One Response to “WATCH: Opening Title Scene in Skyfall”

  1. Michael C. Goncalves
    December 3, 2012 at 7:59 AM

    !!!MILD SPOILER ALERT!!!

    I absolutely APPROVE the direction they chose to go with the James Bond Franchise (the clues are so in your face, it’s like looking for all the PAUL IS DEAD clues in a Beatles Alblum). The direction is DECIDEDLY FORWARD, INTO THE PAST!!!

    What was the worst James Bond Movie—the one that almost killed off the Franchise? The Debacle known as the Halley Berrie-Perce Brosnin-Madonna JungleBeat trainwreck (whose name I shall not mention). Everything they could do wrong to James Bond they did in that mess. The Madonna JungleBeat background was almost as bad as Prince’s Badman song for Joker. Halley almost had as much face time as James Bond as a ditzy CIA Agent, there were no Bond Girls of note and they played up the Psychobabble of Bond as a maladjusted socialpath. I hated it all.

    The Last two Craig outtings as James Bond I didn’t care for. Craig was a great choice for Layer Cake but totally wrong for James Bond (too physical, not enough sophistocation). Plus his last too outings were utterly ‘rediculous’. You can’t run full tilt for five miles in ‘Street Shoes’ jumping 40-50′ onto cement floors, crashing through glass windows…Craig’s first two movies were too campy, like mid Rodger Moore films where everything was like a Burt Renyolds ‘in-joke’.

    Everything worked in this flim. The Adele song is pure retro Shirley Basse ‘Diamonds are Forever-ish’. The dreamy title sequence [What makes a James Bond a James Bond film] worked for me—it being my second favourite [My favourite one was with Pierce Brosnin and the Cold War Icons/women smashing Lenin Statutes!!!]] and the script was tight and scene continuiety was very good as was its pacing—I was drawn into the movie ESPECIALLY ON AN IMAX screen!!!

    The script was good but PLEASE, NO MORE ROGUE 007 Agents as main villians—its been done, like, four times already…disgrunted ex employees should file lawsuits, not wreck havoc in the streets of London or the Sooks of Istanbul!!!

    I S-M-I-L-E-D at the little ‘hints’ of the return to Yesteryear. Like the Retro Aston-Martin circa GoldFinger (1964?), I don’t like the black MONEYPENNY and the Asian BondGirl was ‘unmemorable’.

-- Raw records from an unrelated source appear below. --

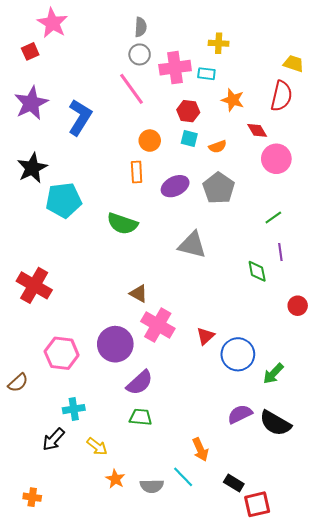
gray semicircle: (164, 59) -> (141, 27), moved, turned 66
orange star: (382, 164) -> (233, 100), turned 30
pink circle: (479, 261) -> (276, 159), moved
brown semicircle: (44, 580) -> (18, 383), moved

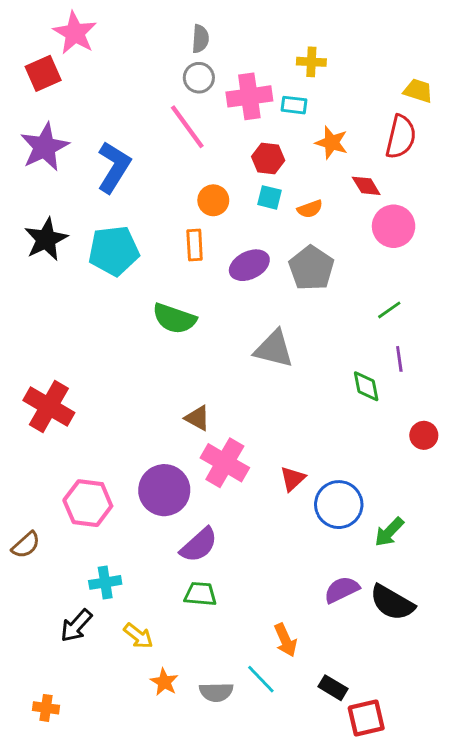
red square: (30, 51) -> (43, 73), size x1.4
cyan pentagon: (64, 200) -> (114, 251), moved

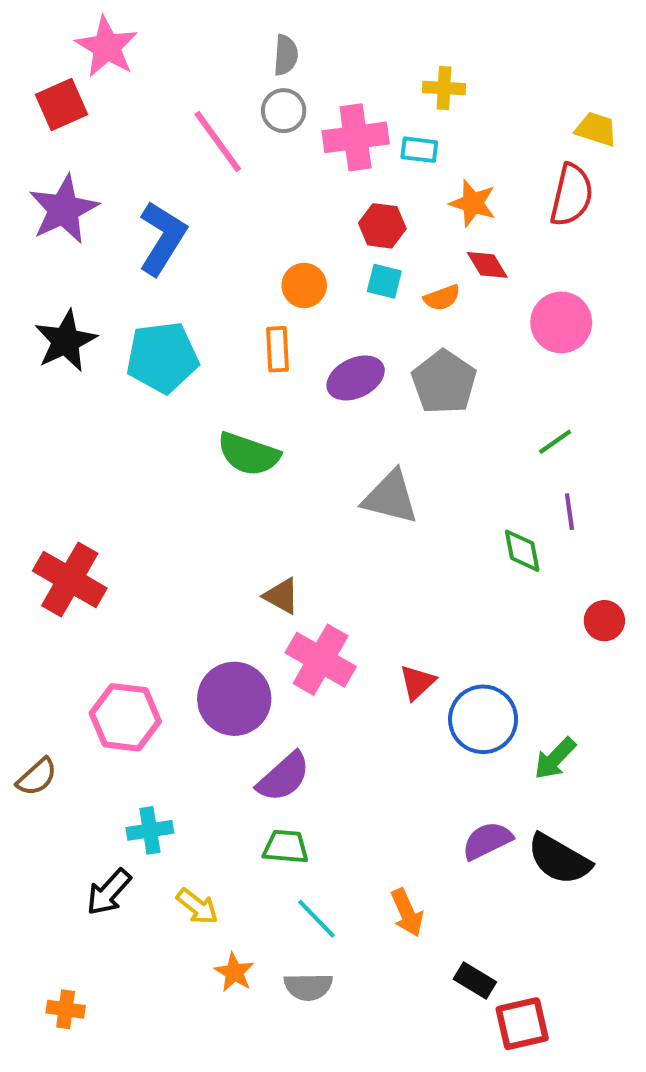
pink line: (187, 127) -> (218, 141), moved
red diamond: (366, 186) -> (487, 265), moved
cyan line: (261, 679) -> (317, 919), moved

    Again, Without SPOILING THE ENDING, I liked the last 20 seconds. How Bond went through ‘A Mans Man’s Office (Padded black leather door, the new M (a man for a change), etc. It was almost a seriers ‘Restart’ and I look forward to it.

    MY SUGGESTIONS:

    1. Stay on Target. Bond is a MALE EXCAPIST FANTACY—I would never take a woman to see a Bond Movie. This is the one you go into a bar, hoist a 50 year old Single Malt Scotch or two and then see the movie as I did!!!
    2. Nothing pushes my buttons than the old SEX & Violence. Like having sex in a lion cage or on the back of a COP CAR with LAPD sitting inside—you know, putting your life in danger because you gotta know what the Bond Girl tastes/feels like. Memorable, curvy Bond Girls in slinky silk-Hmmmm!
    3. TOYS. Aint a Bond Movie without toys. Not ‘make up toys but REAL TOYS. Like that new US Army 20mm ‘dial in’ round [Military Channel] that kills everyone in the window but leaves the building intact or an AT&T smart phone with new life saving app (PRODUCT TIE IN)
    4. Keep the Celebriety ‘BondGirl’ wanna bes to an absolute minimum
    5. Tell Craig, it is OK to walk down a hallway and to make twadry double entendre comments.